Не успели мы допить кофе и приступить к маминым красиво украшенным салатам, как раздался звонок в дверь. В гости, услышав о моем приезде, пришел дядя Миша, мамин брат.
– Сильви, дорогая, с приездом! Я так переживал за тебя, – сказал он, протягивая мне коробку шоколадных конфет «ассорти» с красными розами на крышке. – В Москве только что был в метро жуткий взрыв. Просил твою маму, чтобы позвонила, узнала, всё ли с тобой в порядке.
– А что с ней могло случиться? – спросила мама, с недоумением глядя на брата. – Москва большая.
Мы с дядей переглянулись.
Да-да, подумала я с горечью , очень большая… О том, что я тридцать минут до взрыва была именно там, я говорить не стала.
Несмотря на приветливую улыбку дяди и его неизменный комплимент: «Ух, Сильви, как ты похудела! Отлично выглядишь!» (независимо от того, похудела я или поправилась) было видно, что мой, далеко не молодой, уже совсем седой, но всё еще интересный дядюшка чем-то расстроен.
– У вас не найдется чего-нибудь…? – спросил он, заговорщицки подмигнув мне.
Мама достала из буфета бутылку отличного французского коньяка, им же и подаренного ей на юбилей. Пациенты, все как один, приносят врачам в подарок коньяк, а те не знают, куда деться от этого изобилия.
Почему-то врачам принято дарить коньяк. Или конфеты. Что ещё хуже. Сколько конфет может съесть человек без вреда для здоровья? А почему не подарить, допустим, кофе, чай, шампунь? Или, на худой конец, стиральный порошок. А что? Пригодится в хозяйстве. Не вынуждать врача спиваться или становиться дилером конфет . Больше изобретательности, уважаемые пациенты. Впрочем, я, наверное, слишком многого хочу. Это нарушило бы правила игры …
Дядя принес из комнаты стул, сел, налил нам всем по рюмочке, выпил одним махом до дна и вдруг беззвучно зарыдал. Его худощавые плечи сотрясались.
– Что с тобой? – испуганно воскликнула я. – Что случилось?
– Ерунда, – осуждающе прокомментировала мама.
Когда дядя немножко успокоился, выяснилось, почему он плачет. Домочадцы требуют, чтобы он спилил елку, посаженную им сорок лет назад на дачном участке. За прошедшие годы из крохотной серебристой елочки вымахала высокая пышная ель, и стала затенять грядки.
– Неужели нельзя подождать, когда я умру, – сказал дядя.
Вот оно что.
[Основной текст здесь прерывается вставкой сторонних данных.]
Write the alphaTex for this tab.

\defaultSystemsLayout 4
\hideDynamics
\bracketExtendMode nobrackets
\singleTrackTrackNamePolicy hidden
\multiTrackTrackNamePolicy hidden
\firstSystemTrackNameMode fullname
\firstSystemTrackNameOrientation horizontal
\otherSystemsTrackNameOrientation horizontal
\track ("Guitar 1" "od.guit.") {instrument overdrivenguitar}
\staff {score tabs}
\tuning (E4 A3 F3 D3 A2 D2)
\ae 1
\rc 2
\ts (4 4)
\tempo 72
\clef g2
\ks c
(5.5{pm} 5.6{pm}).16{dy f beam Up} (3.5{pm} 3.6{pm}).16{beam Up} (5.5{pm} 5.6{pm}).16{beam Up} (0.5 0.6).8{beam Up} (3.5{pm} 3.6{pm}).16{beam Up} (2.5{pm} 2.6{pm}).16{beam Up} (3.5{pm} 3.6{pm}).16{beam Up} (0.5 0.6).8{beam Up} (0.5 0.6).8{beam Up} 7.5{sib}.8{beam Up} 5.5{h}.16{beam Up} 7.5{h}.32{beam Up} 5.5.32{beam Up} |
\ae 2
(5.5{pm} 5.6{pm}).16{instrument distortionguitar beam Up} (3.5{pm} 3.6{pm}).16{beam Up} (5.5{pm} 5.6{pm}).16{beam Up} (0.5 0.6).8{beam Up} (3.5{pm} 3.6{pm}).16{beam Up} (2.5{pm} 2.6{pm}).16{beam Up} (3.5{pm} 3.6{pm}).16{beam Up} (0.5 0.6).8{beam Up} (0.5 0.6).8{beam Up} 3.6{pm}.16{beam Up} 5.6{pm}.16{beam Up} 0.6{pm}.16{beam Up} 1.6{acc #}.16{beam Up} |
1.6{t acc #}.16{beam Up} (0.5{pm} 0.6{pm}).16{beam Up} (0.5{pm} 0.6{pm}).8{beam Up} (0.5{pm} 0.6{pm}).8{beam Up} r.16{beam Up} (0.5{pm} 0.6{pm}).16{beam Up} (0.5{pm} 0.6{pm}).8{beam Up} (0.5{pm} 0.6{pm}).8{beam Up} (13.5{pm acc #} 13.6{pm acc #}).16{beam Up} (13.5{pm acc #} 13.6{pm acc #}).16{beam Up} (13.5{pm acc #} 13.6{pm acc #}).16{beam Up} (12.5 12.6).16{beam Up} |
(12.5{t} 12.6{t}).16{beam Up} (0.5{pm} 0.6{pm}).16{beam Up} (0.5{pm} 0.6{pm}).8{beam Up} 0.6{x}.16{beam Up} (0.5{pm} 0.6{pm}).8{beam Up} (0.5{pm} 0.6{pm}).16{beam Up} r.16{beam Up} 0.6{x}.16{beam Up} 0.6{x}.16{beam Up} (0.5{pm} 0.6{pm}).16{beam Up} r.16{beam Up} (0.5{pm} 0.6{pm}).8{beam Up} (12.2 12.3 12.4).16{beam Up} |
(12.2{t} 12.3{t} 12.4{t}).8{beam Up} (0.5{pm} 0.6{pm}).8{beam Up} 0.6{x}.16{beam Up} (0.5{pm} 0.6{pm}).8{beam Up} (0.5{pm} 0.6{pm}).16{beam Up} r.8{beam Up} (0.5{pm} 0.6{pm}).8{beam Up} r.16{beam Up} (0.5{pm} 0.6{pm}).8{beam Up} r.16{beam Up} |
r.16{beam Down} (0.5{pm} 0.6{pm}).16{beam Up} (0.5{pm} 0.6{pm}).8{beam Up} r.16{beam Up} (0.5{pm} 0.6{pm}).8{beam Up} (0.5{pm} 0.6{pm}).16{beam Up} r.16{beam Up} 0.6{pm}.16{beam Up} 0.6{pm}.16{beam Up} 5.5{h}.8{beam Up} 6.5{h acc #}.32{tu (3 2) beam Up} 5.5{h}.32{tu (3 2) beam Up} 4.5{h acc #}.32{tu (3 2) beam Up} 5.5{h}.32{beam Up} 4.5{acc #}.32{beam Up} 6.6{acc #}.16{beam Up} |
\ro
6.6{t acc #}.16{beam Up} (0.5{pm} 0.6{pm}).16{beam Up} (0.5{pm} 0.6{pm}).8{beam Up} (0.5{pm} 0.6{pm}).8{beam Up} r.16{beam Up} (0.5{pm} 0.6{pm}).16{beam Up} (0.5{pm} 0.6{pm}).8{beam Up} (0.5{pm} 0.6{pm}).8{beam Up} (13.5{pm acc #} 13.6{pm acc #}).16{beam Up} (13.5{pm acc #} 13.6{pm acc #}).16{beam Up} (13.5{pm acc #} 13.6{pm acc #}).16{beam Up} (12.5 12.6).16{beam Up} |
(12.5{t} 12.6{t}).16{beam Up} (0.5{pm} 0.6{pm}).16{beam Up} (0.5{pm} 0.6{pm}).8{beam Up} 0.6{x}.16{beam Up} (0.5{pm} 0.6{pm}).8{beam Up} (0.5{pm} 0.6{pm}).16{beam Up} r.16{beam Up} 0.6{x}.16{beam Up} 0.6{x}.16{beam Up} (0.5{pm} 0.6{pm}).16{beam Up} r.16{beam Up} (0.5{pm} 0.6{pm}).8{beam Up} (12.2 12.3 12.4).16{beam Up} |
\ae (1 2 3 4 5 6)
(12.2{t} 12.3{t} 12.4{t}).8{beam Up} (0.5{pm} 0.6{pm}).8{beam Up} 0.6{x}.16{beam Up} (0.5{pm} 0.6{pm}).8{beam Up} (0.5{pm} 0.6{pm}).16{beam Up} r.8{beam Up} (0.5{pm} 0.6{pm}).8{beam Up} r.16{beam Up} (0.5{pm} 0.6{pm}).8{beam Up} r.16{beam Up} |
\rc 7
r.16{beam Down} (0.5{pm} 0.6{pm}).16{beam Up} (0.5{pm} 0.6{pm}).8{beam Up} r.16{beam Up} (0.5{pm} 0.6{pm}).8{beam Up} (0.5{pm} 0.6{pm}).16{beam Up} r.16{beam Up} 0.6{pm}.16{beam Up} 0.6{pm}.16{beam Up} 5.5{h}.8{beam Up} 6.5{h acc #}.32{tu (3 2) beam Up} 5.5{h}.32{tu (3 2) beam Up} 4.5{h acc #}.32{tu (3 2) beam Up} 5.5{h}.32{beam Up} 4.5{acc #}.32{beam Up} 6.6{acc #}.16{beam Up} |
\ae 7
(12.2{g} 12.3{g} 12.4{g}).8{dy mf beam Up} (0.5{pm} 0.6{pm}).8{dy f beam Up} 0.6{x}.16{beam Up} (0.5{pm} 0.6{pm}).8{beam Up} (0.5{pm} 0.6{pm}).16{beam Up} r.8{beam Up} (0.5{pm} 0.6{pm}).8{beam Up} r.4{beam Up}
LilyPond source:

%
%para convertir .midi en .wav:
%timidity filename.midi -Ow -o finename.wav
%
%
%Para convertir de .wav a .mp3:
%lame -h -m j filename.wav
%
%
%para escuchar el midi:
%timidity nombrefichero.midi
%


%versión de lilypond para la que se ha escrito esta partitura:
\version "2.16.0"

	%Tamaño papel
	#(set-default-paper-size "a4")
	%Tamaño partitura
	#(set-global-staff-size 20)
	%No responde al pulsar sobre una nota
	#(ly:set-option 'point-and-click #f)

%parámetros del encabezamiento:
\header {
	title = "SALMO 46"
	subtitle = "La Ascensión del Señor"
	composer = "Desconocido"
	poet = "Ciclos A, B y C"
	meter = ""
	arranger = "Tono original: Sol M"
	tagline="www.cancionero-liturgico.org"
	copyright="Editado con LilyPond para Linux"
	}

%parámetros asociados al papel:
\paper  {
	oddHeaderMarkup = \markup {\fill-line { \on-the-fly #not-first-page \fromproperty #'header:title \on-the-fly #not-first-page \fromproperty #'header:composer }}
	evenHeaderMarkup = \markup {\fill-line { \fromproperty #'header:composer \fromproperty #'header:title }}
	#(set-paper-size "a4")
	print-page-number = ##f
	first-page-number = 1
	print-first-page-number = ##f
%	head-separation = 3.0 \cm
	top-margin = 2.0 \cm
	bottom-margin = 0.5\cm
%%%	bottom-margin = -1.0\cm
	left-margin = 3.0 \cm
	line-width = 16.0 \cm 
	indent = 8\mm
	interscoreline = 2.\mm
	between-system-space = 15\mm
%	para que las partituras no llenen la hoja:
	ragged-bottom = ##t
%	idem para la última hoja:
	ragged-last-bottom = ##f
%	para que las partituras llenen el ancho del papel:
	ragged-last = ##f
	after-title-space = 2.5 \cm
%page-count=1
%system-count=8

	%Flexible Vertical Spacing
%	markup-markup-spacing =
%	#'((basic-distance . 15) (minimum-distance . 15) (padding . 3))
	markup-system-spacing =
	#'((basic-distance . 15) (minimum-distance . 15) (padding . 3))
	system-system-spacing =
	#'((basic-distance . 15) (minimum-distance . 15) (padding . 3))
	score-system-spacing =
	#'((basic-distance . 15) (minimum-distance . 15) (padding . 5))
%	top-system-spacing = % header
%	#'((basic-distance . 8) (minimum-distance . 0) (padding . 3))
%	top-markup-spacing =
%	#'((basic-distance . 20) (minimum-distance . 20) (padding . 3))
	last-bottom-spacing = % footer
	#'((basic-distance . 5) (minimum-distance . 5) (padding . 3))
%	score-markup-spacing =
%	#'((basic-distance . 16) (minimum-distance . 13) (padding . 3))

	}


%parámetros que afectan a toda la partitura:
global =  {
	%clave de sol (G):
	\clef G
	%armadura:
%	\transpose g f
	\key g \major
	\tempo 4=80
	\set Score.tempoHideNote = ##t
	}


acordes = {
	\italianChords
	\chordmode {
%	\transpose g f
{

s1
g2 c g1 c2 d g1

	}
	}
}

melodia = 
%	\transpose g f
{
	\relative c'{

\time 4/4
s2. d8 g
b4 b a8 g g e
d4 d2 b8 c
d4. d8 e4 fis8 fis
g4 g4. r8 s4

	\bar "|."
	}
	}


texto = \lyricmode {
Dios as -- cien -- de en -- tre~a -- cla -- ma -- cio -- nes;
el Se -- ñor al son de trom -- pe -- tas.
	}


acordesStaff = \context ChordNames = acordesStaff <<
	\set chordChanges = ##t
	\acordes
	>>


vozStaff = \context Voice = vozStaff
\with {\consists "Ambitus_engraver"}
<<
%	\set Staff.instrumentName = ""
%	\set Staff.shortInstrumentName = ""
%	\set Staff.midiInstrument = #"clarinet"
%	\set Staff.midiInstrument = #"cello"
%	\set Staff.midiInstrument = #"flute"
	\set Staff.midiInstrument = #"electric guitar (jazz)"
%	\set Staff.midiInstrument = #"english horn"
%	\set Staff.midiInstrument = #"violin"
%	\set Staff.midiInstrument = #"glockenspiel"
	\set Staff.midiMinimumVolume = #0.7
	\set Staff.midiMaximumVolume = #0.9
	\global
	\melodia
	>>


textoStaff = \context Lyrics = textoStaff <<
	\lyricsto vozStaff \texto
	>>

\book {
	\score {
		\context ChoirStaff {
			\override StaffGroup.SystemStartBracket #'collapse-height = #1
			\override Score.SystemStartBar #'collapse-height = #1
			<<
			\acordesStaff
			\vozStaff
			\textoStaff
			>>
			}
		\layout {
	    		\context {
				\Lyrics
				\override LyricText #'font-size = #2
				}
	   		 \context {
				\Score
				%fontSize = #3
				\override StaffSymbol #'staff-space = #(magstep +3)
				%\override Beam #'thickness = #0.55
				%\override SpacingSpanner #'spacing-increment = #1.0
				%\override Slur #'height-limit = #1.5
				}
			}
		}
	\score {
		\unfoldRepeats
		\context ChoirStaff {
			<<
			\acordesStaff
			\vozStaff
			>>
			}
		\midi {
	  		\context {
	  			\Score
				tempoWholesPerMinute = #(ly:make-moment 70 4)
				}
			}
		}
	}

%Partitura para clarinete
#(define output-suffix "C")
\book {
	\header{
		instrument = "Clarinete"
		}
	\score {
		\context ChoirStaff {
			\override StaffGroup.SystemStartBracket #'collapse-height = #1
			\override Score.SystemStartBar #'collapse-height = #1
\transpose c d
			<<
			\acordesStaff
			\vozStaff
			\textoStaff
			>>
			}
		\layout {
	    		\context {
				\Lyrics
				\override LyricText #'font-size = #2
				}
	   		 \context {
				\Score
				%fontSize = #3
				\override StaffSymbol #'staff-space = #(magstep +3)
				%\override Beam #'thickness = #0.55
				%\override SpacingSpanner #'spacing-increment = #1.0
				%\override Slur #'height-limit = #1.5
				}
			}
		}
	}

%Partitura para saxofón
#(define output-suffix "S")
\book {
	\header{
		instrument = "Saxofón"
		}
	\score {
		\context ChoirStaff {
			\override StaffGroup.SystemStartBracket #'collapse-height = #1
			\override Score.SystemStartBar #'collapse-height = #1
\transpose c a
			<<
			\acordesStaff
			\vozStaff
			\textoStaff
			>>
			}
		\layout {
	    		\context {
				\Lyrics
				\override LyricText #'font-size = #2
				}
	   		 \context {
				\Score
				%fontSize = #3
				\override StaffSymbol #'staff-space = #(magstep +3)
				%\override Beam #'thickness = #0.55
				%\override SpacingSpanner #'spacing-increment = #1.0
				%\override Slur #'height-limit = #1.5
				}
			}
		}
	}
А ведь елки в деревне, откуда родом мама и ее брат, посаженные их отцом, растут и сейчас, подумалось мне. Деревня заброшена, домов не осталось, а елки – растут. Вымахали в вековые ели… Пару лет назад моя двоюродная сестра Лара возила нас с мамой туда на своей машине. Там меня охватило странное, восхитительное чувство, словно мне снится сон… Словно вернулась ненадолго в детство… Меня отправляли на всё лето в деревню к бабушке. Сколько же лет тем елкам? Тетя говорила, что дедушке было двадцать лет, когда он их посадил. Теперь ему исполнилось бы сто десять… значит, этим елкам девяносто. И вообще… Человек должен построить дом, родить сына, посадить дерево. А не спилить.